Content starts
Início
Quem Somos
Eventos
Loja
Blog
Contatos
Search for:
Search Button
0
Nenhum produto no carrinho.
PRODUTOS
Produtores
Content ends
Content starts
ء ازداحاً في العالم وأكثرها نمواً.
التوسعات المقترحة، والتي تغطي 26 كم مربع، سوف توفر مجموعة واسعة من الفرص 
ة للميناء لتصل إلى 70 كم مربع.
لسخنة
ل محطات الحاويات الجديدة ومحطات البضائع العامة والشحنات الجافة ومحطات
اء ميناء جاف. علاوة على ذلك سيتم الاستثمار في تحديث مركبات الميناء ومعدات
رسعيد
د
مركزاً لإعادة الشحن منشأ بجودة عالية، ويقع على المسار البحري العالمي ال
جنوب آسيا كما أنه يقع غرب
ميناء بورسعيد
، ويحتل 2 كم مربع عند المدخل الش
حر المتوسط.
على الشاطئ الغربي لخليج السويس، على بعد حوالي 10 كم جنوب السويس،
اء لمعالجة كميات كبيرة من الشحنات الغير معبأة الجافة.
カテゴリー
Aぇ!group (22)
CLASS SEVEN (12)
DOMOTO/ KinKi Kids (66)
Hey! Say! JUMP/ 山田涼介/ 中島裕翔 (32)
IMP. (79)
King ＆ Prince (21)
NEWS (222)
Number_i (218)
Content ends
Exercise directions:
Which lines of the data hold the string "مربع"? Return each of them.

Output for this exercise:
التوسعات المقترحة، والتي تغطي 26 كم مربع، سوف توفر مجموعة واسعة من الفرص 
ة للميناء لتصل إلى 70 كم مربع.
، ويحتل 2 كم مربع عند المدخل الش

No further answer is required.